[[ Data listing open ]]

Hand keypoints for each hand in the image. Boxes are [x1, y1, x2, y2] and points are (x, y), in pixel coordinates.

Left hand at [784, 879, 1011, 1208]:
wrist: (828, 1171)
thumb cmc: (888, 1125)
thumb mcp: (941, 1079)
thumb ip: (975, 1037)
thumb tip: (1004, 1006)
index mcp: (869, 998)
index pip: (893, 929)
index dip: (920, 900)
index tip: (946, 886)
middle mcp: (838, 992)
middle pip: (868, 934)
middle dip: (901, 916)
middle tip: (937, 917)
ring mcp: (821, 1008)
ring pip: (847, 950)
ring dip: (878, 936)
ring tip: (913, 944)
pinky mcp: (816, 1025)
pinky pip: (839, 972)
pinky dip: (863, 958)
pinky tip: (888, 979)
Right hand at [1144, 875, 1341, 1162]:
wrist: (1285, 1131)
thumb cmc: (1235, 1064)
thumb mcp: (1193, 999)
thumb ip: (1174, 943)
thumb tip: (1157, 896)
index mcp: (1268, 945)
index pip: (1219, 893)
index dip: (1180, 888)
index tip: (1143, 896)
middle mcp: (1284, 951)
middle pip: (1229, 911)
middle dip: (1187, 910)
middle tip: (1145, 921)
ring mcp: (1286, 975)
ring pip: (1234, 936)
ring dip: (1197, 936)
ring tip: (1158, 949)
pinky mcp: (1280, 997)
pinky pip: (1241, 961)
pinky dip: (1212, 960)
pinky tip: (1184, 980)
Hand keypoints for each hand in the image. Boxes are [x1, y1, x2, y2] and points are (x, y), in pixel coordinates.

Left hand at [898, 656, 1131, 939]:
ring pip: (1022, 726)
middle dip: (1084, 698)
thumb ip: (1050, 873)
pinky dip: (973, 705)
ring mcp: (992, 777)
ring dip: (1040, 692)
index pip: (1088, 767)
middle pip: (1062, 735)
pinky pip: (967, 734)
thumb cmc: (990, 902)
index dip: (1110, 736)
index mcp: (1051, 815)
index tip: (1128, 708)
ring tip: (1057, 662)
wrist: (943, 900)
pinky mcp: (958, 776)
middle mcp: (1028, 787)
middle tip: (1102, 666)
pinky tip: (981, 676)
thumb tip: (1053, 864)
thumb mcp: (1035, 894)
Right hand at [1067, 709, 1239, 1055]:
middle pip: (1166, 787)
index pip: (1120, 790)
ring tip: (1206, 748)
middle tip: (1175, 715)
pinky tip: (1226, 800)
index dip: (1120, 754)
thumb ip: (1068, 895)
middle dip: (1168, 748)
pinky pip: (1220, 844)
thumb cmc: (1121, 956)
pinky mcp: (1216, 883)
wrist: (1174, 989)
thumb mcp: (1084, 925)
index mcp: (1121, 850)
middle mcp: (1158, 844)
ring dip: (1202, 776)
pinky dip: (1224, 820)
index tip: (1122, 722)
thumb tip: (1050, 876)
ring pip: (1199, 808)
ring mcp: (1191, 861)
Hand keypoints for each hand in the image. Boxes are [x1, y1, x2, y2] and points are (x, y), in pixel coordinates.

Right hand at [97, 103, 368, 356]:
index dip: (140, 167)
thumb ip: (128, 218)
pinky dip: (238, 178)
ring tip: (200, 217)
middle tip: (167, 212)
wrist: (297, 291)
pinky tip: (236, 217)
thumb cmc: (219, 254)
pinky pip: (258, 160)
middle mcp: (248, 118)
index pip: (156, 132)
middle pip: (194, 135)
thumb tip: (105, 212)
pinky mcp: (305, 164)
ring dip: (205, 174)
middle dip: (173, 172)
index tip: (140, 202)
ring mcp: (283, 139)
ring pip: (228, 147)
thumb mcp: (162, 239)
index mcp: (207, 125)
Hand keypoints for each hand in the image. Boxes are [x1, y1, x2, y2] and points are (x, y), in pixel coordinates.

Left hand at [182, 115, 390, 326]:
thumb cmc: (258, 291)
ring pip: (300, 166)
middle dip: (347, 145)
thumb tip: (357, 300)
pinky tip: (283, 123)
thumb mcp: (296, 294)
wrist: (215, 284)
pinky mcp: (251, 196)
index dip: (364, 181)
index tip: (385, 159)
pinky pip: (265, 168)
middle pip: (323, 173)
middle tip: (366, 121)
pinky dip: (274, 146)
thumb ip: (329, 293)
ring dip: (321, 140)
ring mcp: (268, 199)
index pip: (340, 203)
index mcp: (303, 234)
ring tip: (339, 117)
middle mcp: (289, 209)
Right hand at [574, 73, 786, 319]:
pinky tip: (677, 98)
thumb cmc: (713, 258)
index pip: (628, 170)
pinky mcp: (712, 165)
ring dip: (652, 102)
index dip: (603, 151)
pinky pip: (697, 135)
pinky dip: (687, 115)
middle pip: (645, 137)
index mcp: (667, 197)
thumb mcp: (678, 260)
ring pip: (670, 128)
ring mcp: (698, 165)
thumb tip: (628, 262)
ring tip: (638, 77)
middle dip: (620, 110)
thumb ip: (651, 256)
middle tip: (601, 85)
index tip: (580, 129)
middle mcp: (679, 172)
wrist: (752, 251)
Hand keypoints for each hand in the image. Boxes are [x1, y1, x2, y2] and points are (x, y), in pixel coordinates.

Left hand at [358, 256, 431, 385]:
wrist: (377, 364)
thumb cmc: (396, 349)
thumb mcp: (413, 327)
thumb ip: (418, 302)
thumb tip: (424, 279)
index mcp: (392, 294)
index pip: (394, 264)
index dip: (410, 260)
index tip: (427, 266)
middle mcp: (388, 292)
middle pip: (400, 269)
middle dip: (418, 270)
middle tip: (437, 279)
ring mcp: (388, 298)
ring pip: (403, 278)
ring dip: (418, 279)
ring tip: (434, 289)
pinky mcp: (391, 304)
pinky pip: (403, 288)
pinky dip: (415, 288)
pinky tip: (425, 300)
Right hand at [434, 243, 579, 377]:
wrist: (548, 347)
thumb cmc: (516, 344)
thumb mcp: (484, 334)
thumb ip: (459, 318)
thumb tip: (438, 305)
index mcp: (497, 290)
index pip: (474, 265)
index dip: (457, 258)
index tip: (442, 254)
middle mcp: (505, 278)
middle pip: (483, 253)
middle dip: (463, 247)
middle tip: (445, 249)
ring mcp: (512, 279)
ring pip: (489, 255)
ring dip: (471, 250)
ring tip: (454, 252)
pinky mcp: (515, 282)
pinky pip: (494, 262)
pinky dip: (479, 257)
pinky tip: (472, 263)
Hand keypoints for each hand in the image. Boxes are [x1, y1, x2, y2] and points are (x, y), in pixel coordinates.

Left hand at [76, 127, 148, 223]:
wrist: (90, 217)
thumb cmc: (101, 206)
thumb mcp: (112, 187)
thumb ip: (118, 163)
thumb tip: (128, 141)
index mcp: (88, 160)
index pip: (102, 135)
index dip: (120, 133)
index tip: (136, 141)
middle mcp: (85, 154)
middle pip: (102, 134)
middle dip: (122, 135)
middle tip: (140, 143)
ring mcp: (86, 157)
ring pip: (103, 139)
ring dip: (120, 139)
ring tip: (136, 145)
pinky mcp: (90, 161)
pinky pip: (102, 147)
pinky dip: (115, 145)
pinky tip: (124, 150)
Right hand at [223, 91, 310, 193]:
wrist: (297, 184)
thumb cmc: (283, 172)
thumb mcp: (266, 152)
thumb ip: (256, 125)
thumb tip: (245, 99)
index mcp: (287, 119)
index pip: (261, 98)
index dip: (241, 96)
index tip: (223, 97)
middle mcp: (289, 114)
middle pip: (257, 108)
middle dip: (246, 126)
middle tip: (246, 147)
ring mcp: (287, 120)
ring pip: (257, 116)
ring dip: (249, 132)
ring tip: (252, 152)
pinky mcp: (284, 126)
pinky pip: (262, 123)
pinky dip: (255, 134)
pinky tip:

[[ Data listing closed ]]

# [Requirement]
Return only the part of the records above that opens with the line containing "middle mcp: (838, 992)" and closes with the line containing "middle dip: (1084, 698)", ends included.

# [Answer for the task]
middle mcp: (838, 992)
middle pip: (868, 934)
middle dip: (901, 916)
middle tip: (937, 917)
ring mcp: (821, 1008)
ring pip: (847, 950)
ring dip: (878, 936)
ring tip: (913, 944)
pinky mcp: (816, 1025)
pinky pip: (839, 972)
pinky dip: (863, 958)
pinky tip: (888, 979)
Right hand at [1144, 875, 1341, 1162]:
wrist: (1285, 1131)
thumb cmc: (1235, 1064)
thumb mcp: (1193, 999)
thumb ip: (1174, 943)
thumb tip: (1157, 896)
index mcp: (1268, 945)
index pip: (1219, 893)
index dip: (1180, 888)
index tip: (1143, 896)
middle mcp: (1284, 951)
middle pip: (1229, 911)
middle dip: (1187, 910)
middle tip: (1145, 921)
ring mcp: (1286, 975)
ring pip: (1234, 936)
ring dip: (1197, 936)
ring tip: (1158, 949)
pinky mcp: (1280, 997)
pinky pip: (1241, 961)
pinky dip: (1212, 960)
pinky tip: (1184, 980)
Hand keypoints for each hand in the image. Boxes are [x1, y1, x2, y2] and points are (x, y), in pixel coordinates.

Left hand at [898, 656, 1131, 939]:
ring pip: (1022, 726)
middle dip: (1084, 698)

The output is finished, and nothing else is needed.